- From: Brad Kemper <brad.kemper@gmail.com>
- Date: Thu, 12 Sep 2013 09:15:49 -0700
- To: Alan Stearns <stearns@adobe.com>
- Cc: "L. David Baron" <dbaron@dbaron.org>, "www-style@w3.org" <www-style@w3.org>
On Sep 12, 2013, at 8:17 AM, Alan Stearns <stearns@adobe.com> wrote: > > For a shape-outside URL that points to an SVG image, It would be the > rendering that determines the shape. That seems very odd. The SVG defines a shape path and you are defining a thicker path shape. I'd prefer you to honor the real shape defined by the path by default. >> For a fuzzier edge image (say, a picture of a smoke puff), I would most >> likely want my wrapping text to overlap some of the more translucent >> pixels, not being so far away that the wrapping area isn't even >> recognizable as being the same general shape. For shape-inside, I'd want >> a usable amount of space for the text.
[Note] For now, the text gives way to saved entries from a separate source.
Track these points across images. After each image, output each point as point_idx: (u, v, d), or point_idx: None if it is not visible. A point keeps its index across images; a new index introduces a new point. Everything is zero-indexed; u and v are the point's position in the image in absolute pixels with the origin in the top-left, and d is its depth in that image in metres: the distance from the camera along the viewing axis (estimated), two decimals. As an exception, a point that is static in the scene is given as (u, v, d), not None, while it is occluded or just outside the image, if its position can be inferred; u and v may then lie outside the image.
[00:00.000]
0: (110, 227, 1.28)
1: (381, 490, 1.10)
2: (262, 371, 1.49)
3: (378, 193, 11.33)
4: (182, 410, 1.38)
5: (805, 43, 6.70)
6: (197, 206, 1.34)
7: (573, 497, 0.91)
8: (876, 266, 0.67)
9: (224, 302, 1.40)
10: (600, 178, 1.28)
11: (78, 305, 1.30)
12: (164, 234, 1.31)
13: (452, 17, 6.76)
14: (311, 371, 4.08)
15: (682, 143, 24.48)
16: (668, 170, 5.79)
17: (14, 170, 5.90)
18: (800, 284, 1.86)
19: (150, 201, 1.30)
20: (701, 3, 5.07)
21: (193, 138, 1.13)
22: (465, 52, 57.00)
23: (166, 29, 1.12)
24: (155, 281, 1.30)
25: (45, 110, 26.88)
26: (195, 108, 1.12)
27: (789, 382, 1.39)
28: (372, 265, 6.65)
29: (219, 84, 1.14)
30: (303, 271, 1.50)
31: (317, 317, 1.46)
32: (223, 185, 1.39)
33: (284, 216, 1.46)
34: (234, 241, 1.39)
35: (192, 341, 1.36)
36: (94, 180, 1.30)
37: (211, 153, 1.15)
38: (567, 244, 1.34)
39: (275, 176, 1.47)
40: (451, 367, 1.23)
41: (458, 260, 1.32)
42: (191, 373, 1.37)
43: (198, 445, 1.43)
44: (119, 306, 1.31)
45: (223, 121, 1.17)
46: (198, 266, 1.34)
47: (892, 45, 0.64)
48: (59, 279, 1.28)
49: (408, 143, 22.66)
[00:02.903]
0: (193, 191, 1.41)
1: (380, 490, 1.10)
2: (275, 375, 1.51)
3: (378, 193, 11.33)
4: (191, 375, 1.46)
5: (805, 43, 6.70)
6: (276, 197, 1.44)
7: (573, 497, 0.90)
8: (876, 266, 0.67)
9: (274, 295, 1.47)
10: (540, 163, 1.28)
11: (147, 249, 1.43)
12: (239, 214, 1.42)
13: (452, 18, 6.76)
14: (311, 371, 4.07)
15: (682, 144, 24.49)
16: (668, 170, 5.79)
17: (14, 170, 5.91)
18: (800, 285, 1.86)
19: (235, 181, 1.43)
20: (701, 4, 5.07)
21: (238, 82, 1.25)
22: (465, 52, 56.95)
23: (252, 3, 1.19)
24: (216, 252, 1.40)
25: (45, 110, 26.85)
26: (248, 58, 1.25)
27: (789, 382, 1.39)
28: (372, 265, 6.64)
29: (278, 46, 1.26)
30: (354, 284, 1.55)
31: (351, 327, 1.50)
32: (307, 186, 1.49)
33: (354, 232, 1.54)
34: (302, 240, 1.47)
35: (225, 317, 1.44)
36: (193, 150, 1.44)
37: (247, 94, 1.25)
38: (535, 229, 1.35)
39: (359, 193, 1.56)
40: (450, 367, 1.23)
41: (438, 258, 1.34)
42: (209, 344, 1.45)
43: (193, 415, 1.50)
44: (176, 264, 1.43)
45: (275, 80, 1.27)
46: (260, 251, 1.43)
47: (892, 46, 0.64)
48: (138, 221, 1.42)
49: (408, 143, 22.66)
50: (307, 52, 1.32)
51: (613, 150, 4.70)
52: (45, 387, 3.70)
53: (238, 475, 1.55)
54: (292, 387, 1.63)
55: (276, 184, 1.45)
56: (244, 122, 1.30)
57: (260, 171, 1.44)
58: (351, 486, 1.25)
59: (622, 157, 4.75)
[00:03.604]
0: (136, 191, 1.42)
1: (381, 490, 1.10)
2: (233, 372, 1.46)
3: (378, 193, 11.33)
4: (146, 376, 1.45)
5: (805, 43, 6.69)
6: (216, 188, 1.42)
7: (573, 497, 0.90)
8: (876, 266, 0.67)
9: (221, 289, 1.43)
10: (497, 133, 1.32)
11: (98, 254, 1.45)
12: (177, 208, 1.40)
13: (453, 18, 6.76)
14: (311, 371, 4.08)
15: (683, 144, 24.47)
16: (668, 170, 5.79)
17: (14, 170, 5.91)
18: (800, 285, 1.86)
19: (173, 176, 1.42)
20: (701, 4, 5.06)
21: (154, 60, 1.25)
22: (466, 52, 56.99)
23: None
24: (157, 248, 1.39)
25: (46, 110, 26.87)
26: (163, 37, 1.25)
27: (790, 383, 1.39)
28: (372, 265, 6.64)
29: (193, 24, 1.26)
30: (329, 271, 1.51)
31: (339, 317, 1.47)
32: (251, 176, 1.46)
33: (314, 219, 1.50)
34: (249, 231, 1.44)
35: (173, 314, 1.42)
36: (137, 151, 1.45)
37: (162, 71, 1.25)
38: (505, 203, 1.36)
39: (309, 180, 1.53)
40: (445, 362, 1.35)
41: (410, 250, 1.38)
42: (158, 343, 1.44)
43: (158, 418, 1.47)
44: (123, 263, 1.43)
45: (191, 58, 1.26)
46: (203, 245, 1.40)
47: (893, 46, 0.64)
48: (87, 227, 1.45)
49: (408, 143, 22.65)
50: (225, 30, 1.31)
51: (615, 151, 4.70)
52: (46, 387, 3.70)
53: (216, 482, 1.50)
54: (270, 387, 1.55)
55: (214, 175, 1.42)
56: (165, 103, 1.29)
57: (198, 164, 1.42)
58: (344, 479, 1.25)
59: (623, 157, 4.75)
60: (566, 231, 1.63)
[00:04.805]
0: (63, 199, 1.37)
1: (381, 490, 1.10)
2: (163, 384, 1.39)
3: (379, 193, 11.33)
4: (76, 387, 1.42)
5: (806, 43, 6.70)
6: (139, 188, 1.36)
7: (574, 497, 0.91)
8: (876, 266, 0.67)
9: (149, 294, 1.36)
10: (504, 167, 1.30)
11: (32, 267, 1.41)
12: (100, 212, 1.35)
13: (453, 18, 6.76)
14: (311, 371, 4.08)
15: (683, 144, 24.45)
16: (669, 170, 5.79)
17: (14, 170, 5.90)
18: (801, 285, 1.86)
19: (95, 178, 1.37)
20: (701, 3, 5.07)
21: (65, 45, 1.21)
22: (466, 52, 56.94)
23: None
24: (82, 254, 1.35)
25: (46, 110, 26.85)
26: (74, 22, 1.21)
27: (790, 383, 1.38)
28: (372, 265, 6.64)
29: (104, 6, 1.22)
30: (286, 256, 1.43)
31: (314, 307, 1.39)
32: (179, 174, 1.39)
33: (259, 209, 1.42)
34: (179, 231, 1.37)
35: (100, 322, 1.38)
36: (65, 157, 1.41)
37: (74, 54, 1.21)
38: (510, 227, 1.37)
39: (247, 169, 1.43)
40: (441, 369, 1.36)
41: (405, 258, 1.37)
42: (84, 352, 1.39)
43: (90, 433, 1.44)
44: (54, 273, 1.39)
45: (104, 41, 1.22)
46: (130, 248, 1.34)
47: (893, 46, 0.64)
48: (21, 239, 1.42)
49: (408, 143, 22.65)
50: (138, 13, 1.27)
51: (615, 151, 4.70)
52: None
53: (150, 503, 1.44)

A 0.5 default would be much more >> likely to be useful in both cases. > > I disagree - I think that content should by default avoid any rendered > pixels of the image. I don't know why you would think that. Do you examples of that (perhaps from print), where the text is wrapping but refuses to overlap pixels (or halftone dots) of even a few percent of a blurry-edged shape? It seems like a rather extreme approach that would be the exception more than the rule.